-- Exercise objective --
From the first record to the last, write out each one exactly.

Records drawn from a dataset:
● ● ● ● ● ● ●
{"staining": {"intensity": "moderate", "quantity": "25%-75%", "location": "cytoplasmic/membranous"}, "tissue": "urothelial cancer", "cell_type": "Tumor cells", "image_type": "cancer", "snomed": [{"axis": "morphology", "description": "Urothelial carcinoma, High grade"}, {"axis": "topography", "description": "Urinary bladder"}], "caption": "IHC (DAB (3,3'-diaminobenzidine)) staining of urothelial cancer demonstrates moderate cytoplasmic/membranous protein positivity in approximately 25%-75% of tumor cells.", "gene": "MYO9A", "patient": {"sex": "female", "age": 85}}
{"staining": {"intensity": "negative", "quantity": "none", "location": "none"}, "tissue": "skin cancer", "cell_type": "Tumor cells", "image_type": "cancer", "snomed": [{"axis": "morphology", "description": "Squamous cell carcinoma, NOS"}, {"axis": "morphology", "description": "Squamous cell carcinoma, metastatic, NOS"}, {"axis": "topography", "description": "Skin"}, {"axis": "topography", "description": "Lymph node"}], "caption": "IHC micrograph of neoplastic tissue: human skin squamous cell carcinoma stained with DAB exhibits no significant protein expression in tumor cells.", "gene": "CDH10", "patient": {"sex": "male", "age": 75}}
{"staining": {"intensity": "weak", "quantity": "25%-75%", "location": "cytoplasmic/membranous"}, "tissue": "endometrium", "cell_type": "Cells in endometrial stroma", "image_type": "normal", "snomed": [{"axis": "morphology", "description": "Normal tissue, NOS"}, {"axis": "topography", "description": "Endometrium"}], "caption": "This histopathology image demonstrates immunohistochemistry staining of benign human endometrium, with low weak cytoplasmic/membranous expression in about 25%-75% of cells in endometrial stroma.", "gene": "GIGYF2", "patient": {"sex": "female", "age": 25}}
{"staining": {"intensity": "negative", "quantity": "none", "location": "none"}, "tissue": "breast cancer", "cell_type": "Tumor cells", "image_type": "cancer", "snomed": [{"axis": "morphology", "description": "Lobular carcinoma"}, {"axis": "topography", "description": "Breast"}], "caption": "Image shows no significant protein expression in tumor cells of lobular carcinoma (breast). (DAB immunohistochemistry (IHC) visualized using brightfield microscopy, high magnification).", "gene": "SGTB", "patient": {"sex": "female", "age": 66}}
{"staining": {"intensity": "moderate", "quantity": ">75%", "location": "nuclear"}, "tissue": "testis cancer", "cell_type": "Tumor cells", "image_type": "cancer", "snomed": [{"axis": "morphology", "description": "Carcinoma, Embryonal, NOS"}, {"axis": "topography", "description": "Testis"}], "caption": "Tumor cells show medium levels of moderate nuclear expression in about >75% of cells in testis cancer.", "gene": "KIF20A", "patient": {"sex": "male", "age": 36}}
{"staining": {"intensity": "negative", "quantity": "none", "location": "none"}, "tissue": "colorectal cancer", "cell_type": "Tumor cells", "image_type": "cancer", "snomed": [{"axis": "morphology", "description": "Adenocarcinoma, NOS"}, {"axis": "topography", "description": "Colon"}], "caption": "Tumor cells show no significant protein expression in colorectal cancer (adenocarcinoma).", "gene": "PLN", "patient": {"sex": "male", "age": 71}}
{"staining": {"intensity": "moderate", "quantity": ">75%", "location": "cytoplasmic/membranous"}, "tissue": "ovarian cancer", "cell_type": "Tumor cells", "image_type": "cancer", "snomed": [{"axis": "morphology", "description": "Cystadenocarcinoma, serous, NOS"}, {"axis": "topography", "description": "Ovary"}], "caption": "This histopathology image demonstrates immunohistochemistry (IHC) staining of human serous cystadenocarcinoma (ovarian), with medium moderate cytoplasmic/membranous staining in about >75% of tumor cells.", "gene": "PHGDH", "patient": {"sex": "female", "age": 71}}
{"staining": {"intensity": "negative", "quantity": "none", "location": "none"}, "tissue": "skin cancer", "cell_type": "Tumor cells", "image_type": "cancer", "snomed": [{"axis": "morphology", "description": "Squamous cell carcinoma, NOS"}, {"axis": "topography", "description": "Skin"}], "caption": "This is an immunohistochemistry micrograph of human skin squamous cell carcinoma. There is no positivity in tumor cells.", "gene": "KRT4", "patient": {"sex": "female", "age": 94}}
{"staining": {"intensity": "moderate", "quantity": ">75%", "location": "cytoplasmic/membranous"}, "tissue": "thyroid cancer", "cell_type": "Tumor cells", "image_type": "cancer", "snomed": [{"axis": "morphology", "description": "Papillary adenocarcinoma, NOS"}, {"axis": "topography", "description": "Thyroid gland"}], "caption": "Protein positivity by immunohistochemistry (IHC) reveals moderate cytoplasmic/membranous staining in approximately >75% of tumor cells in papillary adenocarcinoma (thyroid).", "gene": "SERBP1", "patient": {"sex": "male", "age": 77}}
● ● ● ● ● ● ●
-- Expected answer --
{"staining": {"intensity": "moderate", "quantity": "25%-75%", "location": "cytoplasmic/membranous"}, "tissue": "urothelial cancer", "cell_type": "Tumor cells", "image_type": "cancer", "snomed": [{"axis": "morphology", "description": "Urothelial carcinoma, High grade"}, {"axis": "topography", "description": "Urinary bladder"}], "caption": "IHC (DAB (3,3'-diaminobenzidine)) staining of urothelial cancer demonstrates moderate cytoplasmic/membranous protein positivity in approximately 25%-75% of tumor cells.", "gene": "MYO9A", "patient": {"sex": "female", "age": 85}}
{"staining": {"intensity": "negative", "quantity": "none", "location": "none"}, "tissue": "skin cancer", "cell_type": "Tumor cells", "image_type": "cancer", "snomed": [{"axis": "morphology", "description": "Squamous cell carcinoma, NOS"}, {"axis": "morphology", "description": "Squamous cell carcinoma, metastatic, NOS"}, {"axis": "topography", "description": "Skin"}, {"axis": "topography", "description": "Lymph node"}], "caption": "IHC micrograph of neoplastic tissue: human skin squamous cell carcinoma stained with DAB exhibits no significant protein expression in tumor cells.", "gene": "CDH10", "patient": {"sex": "male", "age": 75}}
{"staining": {"intensity": "weak", "quantity": "25%-75%", "location": "cytoplasmic/membranous"}, "tissue": "endometrium", "cell_type": "Cells in endometrial stroma", "image_type": "normal", "snomed": [{"axis": "morphology", "description": "Normal tissue, NOS"}, {"axis": "topography", "description": "Endometrium"}], "caption": "This histopathology image demonstrates immunohistochemistry staining of benign human endometrium, with low weak cytoplasmic/membranous expression in about 25%-75% of cells in endometrial stroma.", "gene": "GIGYF2", "patient": {"sex": "female", "age": 25}}
{"staining": {"intensity": "negative", "quantity": "none", "location": "none"}, "tissue": "breast cancer", "cell_type": "Tumor cells", "image_type": "cancer", "snomed": [{"axis": "morphology", "description": "Lobular carcinoma"}, {"axis": "topography", "description": "Breast"}], "caption": "Image shows no significant protein expression in tumor cells of lobular carcinoma (breast). (DAB immunohistochemistry (IHC) visualized using brightfield microscopy, high magnification).", "gene": "SGTB", "patient": {"sex": "female", "age": 66}}
{"staining": {"intensity": "moderate", "quantity": ">75%", "location": "nuclear"}, "tissue": "testis cancer", "cell_type": "Tumor cells", "image_type": "cancer", "snomed": [{"axis": "morphology", "description": "Carcinoma, Embryonal, NOS"}, {"axis": "topography", "description": "Testis"}], "caption": "Tumor cells show medium levels of moderate nuclear expression in about >75% of cells in testis cancer.", "gene": "KIF20A", "patient": {"sex": "male", "age": 36}}
{"staining": {"intensity": "negative", "quantity": "none", "location": "none"}, "tissue": "colorectal cancer", "cell_type": "Tumor cells", "image_type": "cancer", "snomed": [{"axis": "morphology", "description": "Adenocarcinoma, NOS"}, {"axis": "topography", "description": "Colon"}], "caption": "Tumor cells show no significant protein expression in colorectal cancer (adenocarcinoma).", "gene": "PLN", "patient": {"sex": "male", "age": 71}}
{"staining": {"intensity": "moderate", "quantity": ">75%", "location": "cytoplasmic/membranous"}, "tissue": "ovarian cancer", "cell_type": "Tumor cells", "image_type": "cancer", "snomed": [{"axis": "morphology", "description": "Cystadenocarcinoma, serous, NOS"}, {"axis": "topography", "description": "Ovary"}], "caption": "This histopathology image demonstrates immunohistochemistry (IHC) staining of human serous cystadenocarcinoma (ovarian), with medium moderate cytoplasmic/membranous staining in about >75% of tumor cells.", "gene": "PHGDH", "patient": {"sex": "female", "age": 71}}
{"staining": {"intensity": "negative", "quantity": "none", "location": "none"}, "tissue": "skin cancer", "cell_type": "Tumor cells", "image_type": "cancer", "snomed": [{"axis": "morphology", "description": "Squamous cell carcinoma, NOS"}, {"axis": "topography", "description": "Skin"}], "caption": "This is an immunohistochemistry micrograph of human skin squamous cell carcinoma. There is no positivity in tumor cells.", "gene": "KRT4", "patient": {"sex": "female", "age": 94}}
{"staining": {"intensity": "moderate", "quantity": ">75%", "location": "cytoplasmic/membranous"}, "tissue": "thyroid cancer", "cell_type": "Tumor cells", "image_type": "cancer", "snomed": [{"axis": "morphology", "description": "Papillary adenocarcinoma, NOS"}, {"axis": "topography", "description": "Thyroid gland"}], "caption": "Protein positivity by immunohistochemistry (IHC) reveals moderate cytoplasmic/membranous staining in approximately >75% of tumor cells in papillary adenocarcinoma (thyroid).", "gene": "SERBP1", "patient": {"sex": "male", "age": 77}}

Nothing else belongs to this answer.